INPUT MATERIAL: Begin
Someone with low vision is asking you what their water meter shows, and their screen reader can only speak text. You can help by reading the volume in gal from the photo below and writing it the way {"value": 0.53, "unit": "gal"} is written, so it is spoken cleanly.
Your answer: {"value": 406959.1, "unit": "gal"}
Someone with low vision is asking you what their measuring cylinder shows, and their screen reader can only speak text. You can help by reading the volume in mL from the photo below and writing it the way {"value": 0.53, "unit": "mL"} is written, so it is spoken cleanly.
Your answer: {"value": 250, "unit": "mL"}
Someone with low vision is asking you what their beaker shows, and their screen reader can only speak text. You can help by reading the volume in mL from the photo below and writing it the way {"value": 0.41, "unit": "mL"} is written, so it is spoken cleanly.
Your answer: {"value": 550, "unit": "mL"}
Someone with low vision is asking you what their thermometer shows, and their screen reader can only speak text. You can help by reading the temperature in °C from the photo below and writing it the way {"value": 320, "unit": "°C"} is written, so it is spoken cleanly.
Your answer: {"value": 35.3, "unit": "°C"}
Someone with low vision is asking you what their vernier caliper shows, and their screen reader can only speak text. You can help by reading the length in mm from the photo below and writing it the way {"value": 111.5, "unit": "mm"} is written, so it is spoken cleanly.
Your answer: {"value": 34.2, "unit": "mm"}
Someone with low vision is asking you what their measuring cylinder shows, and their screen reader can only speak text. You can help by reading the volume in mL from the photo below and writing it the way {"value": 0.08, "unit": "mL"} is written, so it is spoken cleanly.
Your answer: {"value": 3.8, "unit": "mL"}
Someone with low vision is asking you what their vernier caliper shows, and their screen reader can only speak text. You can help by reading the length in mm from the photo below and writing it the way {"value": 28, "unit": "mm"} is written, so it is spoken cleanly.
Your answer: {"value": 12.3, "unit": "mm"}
INPUT MATERIAL: End
WHAT YOU NEED TO DO
Find each line in the data above containing the word "Your" with matching case, and copy those lines out.

RESULT
Your answer: {"value": 406959.1, "unit": "gal"}
Your answer: {"value": 250, "unit": "mL"}
Your answer: {"value": 550, "unit": "mL"}
Your answer: {"value": 35.3, "unit": "°C"}
Your answer: {"value": 34.2, "unit": "mm"}
Your answer: {"value": 3.8, "unit": "mL"}
Your answer: {"value": 12.3, "unit": "mm"}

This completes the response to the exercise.